Rafael Defendi

Personal information
- Full name: Rafael Garcia Tonioli Defendi
- Date of birth: 22 December 1983 (age 41)
- Place of birth: Ribeirão Preto, Brazil
- Height: 1.91 m (6 ft 3 in)
- Position: Goalkeeper

Team information
- Current team: Vila Meã
- Number: 1

Youth career
- 2001: Botafogo
- 2003: Santos

Senior career*
- Years: Team / Apps / (Gls)
- 2004–2006: Flamengo
- 2007: Flamengo
- 2007: Grêmio Anápolis
- 2007−2008: Aves / 6 / (0)
- 2008: Grêmio Anápolis
- 2009: Sertãozinho
- 2009−2010: Mirassol / 2 / (0)
- 2010−2011: Bragantino / 2 / (0)
- 2011−2012: Audax / 5 / (0)
- 2012: Monte Azul
- 2013−2014: Bragantino / 13 / (0)
- 2014–2018: Paços de Ferreira / 78 / (0)
- 2018–2020: Famalicão / 40 / (0)
- 2020–2023: Farense / 53 / (0)
- 2023–: Vila Meã / 1 / (0)

= Rafael Defendi =

Brazilian footballer

Rafael Garcia Tonioli Defendi (born 22 December 1983) is a Brazilian professional footballer who plays as a goalkeeper for Campeonato de Portugal club Vila Meã.

==Career==
Born in Ribeirão Preto, São Paulo, Defendi passed through Botafogo de Futebol e Regatas and Santos F.C. youth systems, in his early career. In 2007, he made his first move abroad and joined C.D. Aves, making his professional debut on 18 August 2007 in a 2–1 home loss against S.C. Olhanense. He only added six league appearances throughout the season before returning to Brazil.

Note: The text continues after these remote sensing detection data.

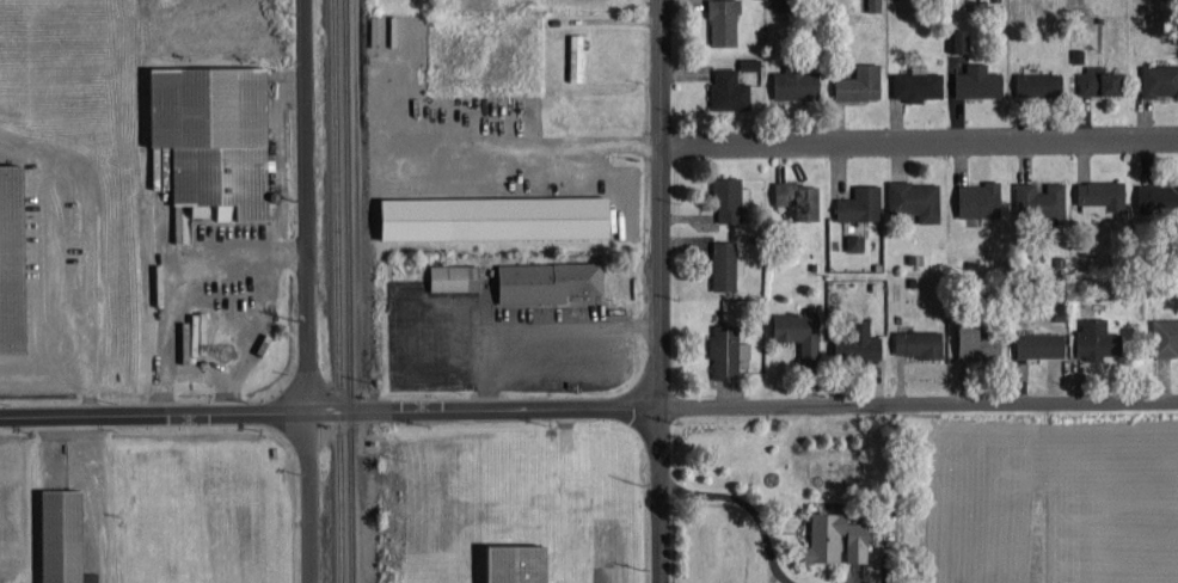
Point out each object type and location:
building: (718, 21)
building: (952, 38)
building: (572, 55)
building: (745, 61)
building: (1157, 77)
building: (972, 79)
building: (1093, 79)
building: (853, 81)
building: (1032, 82)
building: (789, 83)
building: (913, 83)
building: (723, 88)
building: (205, 133)
road: (918, 136)
building: (1098, 192)
building: (1155, 195)
building: (721, 197)
building: (792, 197)
building: (911, 197)
building: (1035, 197)
building: (975, 198)
building: (855, 202)
road: (305, 204)
building: (480, 215)
road: (657, 230)
building: (15, 258)
building: (447, 275)
building: (537, 279)
railway: (338, 291)
railway: (351, 291)
building: (791, 330)
building: (1161, 335)
building: (1088, 337)
building: (971, 339)
building: (852, 340)
building: (913, 341)
building: (1034, 343)
building: (719, 351)
building: (1015, 368)
road: (589, 407)
road: (309, 496)
road: (659, 522)
building: (54, 535)
building: (831, 537)
building: (506, 562)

After several years in his home country, mostly at the regional level, in July 2014, Defendi returned to Portugal, joining Paços de Ferreira, being first choice most of the season, battling with António Filipe for the position.

On 9 July 2018, Defendi signed a two-year deal with LigaPro side F.C. Famalicão. He played all but one game in his first season as they finished runners-up and were promoted to the top flight after a 25-year absence; on 3 March 2019 he and Capela were sent off in a 1–1 home draw with FC Porto B.

==Personal life==
He is the older brother of Rodrigo Defendi, also a professional footballer.